Die Zahl der Belgier, die während ihres Urlaubs tödlich verunglücken, war noch nie so hoch, wie in diesem Sommer. Die drei belgischen Reise- und Versicherungsgesellschaften Europ Assistance, Mutas und Touring haben dieses Jahr bereits 162 Todesfälle registriert, wie die flämische Sonntagszeitung „De Zondag“ in ihrer aktuellen Ausgabe meldet. Offenbar liegt der Grund bei nicht wenigen dramatischen Vorfällen bei Unvorsichtigkeiten der Urlauber.

„Es scheint so, als würden die Leute in den Ferien immer unvorsichtiger“, so Xavier Van Caneghem, Sprecher von Europ Assistance, gegenüber „De Zondag“. Die meisten Todesfälle im Urlaub sind auf Verkehrsunfälle im Ausland zurückzuführen, doch auch gesundheitliche Probleme, wie Herzinfarkte und andere Herz- und Kreislaufprobleme enden nicht selten fatal. Andere Unfälle, wie Stürze nach Unachtsamkeit oder durch starker Alkoholkonsum kommen auch häufig vor. Einige Fälle wurden bekannt, bei denen sich die Opfer auf unbekanntem Terrain in der freien Wildbahn verlaufen und verdursteten oder verhungerten.

Andere Probleme erfolgen z.B. durch Überanstrengung in für die Betroffenen unüblicher Hitze.
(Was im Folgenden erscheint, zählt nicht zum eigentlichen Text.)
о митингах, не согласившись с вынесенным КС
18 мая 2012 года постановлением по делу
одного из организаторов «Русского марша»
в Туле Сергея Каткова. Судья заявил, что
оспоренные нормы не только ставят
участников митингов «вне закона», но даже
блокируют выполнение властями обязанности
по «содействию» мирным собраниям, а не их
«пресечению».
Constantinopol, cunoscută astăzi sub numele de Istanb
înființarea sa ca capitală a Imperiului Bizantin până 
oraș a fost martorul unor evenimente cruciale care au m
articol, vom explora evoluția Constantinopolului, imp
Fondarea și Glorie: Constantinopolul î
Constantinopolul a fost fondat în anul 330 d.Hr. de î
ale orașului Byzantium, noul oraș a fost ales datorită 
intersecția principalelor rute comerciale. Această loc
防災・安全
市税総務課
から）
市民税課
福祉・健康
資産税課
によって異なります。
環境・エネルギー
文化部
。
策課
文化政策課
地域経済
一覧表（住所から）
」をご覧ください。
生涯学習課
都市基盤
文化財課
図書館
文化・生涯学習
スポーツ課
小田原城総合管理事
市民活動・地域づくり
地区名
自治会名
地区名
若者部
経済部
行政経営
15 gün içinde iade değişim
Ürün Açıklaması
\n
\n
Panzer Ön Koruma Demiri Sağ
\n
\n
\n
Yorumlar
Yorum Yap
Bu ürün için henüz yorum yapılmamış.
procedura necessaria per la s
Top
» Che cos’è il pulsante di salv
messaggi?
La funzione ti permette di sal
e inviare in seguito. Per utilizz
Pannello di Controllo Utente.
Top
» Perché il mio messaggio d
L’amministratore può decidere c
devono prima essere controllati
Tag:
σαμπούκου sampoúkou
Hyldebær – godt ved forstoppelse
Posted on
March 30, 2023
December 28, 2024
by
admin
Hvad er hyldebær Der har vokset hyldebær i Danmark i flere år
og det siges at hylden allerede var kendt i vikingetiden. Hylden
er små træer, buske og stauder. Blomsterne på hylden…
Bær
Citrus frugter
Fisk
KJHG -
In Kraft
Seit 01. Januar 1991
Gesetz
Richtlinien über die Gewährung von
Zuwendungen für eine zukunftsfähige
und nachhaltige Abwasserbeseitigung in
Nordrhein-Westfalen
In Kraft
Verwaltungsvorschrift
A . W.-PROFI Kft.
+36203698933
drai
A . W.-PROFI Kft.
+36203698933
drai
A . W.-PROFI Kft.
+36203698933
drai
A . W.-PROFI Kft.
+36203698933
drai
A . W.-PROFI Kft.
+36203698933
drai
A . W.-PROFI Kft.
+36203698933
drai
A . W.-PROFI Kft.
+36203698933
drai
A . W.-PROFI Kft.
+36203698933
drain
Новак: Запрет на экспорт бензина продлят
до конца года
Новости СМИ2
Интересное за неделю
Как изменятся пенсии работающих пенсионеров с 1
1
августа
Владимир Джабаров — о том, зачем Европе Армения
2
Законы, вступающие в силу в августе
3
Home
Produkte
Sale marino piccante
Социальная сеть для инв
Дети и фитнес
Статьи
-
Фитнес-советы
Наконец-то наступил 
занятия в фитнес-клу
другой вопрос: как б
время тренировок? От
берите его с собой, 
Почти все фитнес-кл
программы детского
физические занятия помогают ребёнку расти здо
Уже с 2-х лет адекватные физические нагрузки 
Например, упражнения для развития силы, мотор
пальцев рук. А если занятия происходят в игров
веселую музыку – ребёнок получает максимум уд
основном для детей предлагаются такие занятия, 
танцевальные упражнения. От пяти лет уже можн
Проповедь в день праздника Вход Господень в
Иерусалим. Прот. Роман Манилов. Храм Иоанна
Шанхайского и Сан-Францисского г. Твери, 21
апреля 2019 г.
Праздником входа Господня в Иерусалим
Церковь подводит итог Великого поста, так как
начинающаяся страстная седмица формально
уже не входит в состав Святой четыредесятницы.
Der Automobil- und Reiseverband Touring stellt zudem einen Anstieg der Zahl von tödlichen Unfällen im Zusammenhang mit sportlichen Aktivitäten fest. „Es ist nicht besonders schlau, im Urlaub zum Beispiel auf einen Berg zu steigen, wenn man sich zu Hause sonst nicht bewegt“, sagt Touring-Sprecher Danny Smagghe gegenüber „De Zondag“ dazu. Gefährlich ist wohl auch ungeübtes und unbegleitetes Tauchen.

Unvorsichtigkeit und Klimawandel

„Leider geht der Trend dahin, dass die Leute im Urlaub den Helden spielen und damit in den sozialen Netzwerken zu prahlen. Das ist viel spektakulärer, als tagelang nur gemütlich am Pool zu liegen“, so Europ Assistance-Sprecher Van Caneghem weiter. Im Allgemeinen raten die Reiseverbände und die Versicherungen dazu, dass sich die Urlauber auf alles einlassen sollen, was sie sich zutrauen. Allerdings sollten sie sich davor ausreichend vorbereiten, Informationen suchen und im besten Falle auch zuhause in der Heimat vor sportlichen Herausforderungen trainieren.

Neben den bisher 162 tödlichen Urlaubsunfällen haben die verschiedenen Versicherungen und Reisebegleiter dieses Jahr auch schon rund 10.900 medizinische Dossiers nach Verletzungen durch Unfälle oder gar Infektionen registriert. Hier liegt auch nicht selten die auch in südlichen Regionen ungewöhnliche Hitze als ursächlich vor. Dies hat z.B. häufig Magen- und Darmprobleme zur Folge oder Lebensmittelvergiftungen sowie Atemprobleme, so die entsprechenden Statistiken.